We need *some* people doing this; I don't think beating people up for
not being "beta testers" is terribly friendly.

The one thing I'd want to poke at is "don't avoid 10.0 simply because of
there being a 0 there."

If someone would have declined to use 9.7.0, considering that "too beta,"
then it's reasonable to decline 10.0, as that is a reasonably similar policy.

On the other hand, if you'd have accepted 9.7.0, and are declining
10.0.0 just "because too many 0's", that's not so right, and I'd want
to encourage considering it.

>> We're testing our own applications and
>> processes, and this should be done with a "stable" product, more or
>> less. So I'd only ever think to have them use an official release versus
>> a beta or release candidate.
>
> And how do you think the product becomes stable?  By magic?
>
>> That said, count me in the same camp with the "Never .0" folks.
>
> Yes, I gathered that.
>
>> I'm planning a mass upgrade to 9.6 soon as well and the question was raised
>> as to whether or not to go right to 10.0, and I quickly put that down.
>
> Right, because when you say "official release versus a beta or release
> candidate", you don't actually mean it.

I'm inclined to wait a bit on 10.0, not because I expect it to be
particularly problematic, but because it's fairly reasonable to expect
other things to not be ready instantaneously.  And that includes some
things one might reasonably hope for.

- We have a Slony release that supports 10.0, but were there to be some lag, some people might be inclined to wait for
that.

- The same applies to any number of interesting third party applications or libraries.

- Might want to wait until binaries are included in Debian Stable or some favored Red Hat or CentOS release or such.

There's plenty of reasonable arguments for waiting a bit.

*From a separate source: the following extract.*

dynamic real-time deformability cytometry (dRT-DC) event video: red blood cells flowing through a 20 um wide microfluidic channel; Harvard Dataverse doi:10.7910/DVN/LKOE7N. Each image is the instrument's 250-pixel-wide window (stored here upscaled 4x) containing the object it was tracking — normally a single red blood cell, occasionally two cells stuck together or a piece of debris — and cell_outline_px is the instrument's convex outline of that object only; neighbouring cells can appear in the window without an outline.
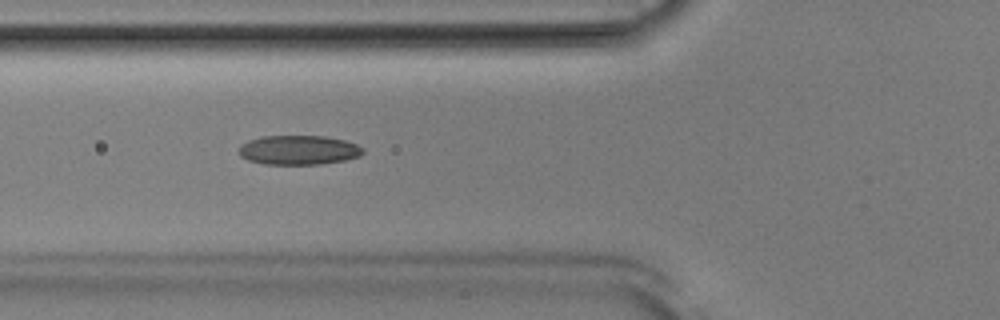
{"species": "Egyptian fruit bat (a non-hibernating species)", "species_latin": "Rousettus aegyptiacus", "temperature_condition": "room temperature", "stored_images_in_passage": 43, "camera_frame_rate_fps": 3000, "um_per_image_px": 0.085, "animal": {"sex": "male"}, "frame": {"image": 1, "passage_image": 12, "time_ms": 3.667, "image_size_px": [1000, 320], "cell_outline_px": [[364, 152], [360, 156], [344, 160], [320, 164], [264, 164], [248, 160], [240, 156], [236, 152], [240, 144], [248, 140], [260, 136], [324, 136], [344, 140], [356, 144], [364, 148]], "centroid_in_image_um": [25.34, 12.75], "position_along_channel_um": 100.5, "area_um2": 21.44}}
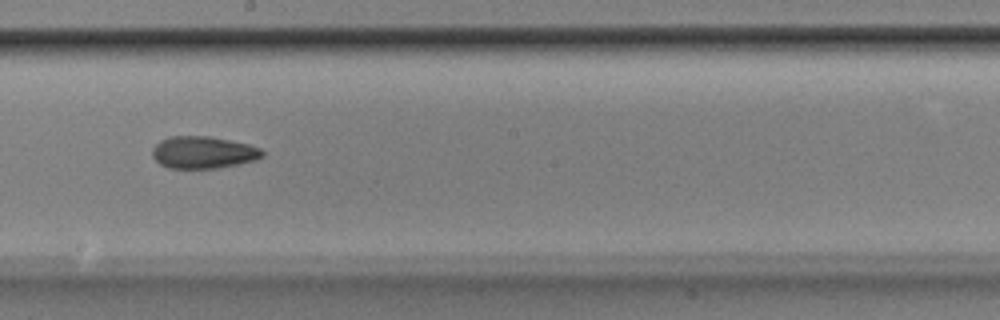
{"frame": {"image": 2, "passage_image": 22, "time_ms": 7.0, "image_size_px": [1000, 320], "cell_outline_px": [[264, 156], [256, 160], [216, 168], [168, 168], [160, 164], [152, 156], [152, 148], [160, 140], [168, 136], [208, 136], [248, 144], [260, 148], [264, 152]], "centroid_in_image_um": [17.25, 12.95], "position_along_channel_um": 230.9, "area_um2": 20.58}}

I'd contend that "otta be running 10.0 in Dev/QA" isn't so
obviously apropos.  I tend to have my workstation running
"bleeding edge" versions of things so that I notice
sharp edges early, but what we always want to have most
folks running are the *same* versions in Dev+QA+Prod,
so that there aren't unexpected differences.
-- 
When confronted by a difficult problem, solve it by reducing it to the
question, "How would the Lone Ranger handle this?"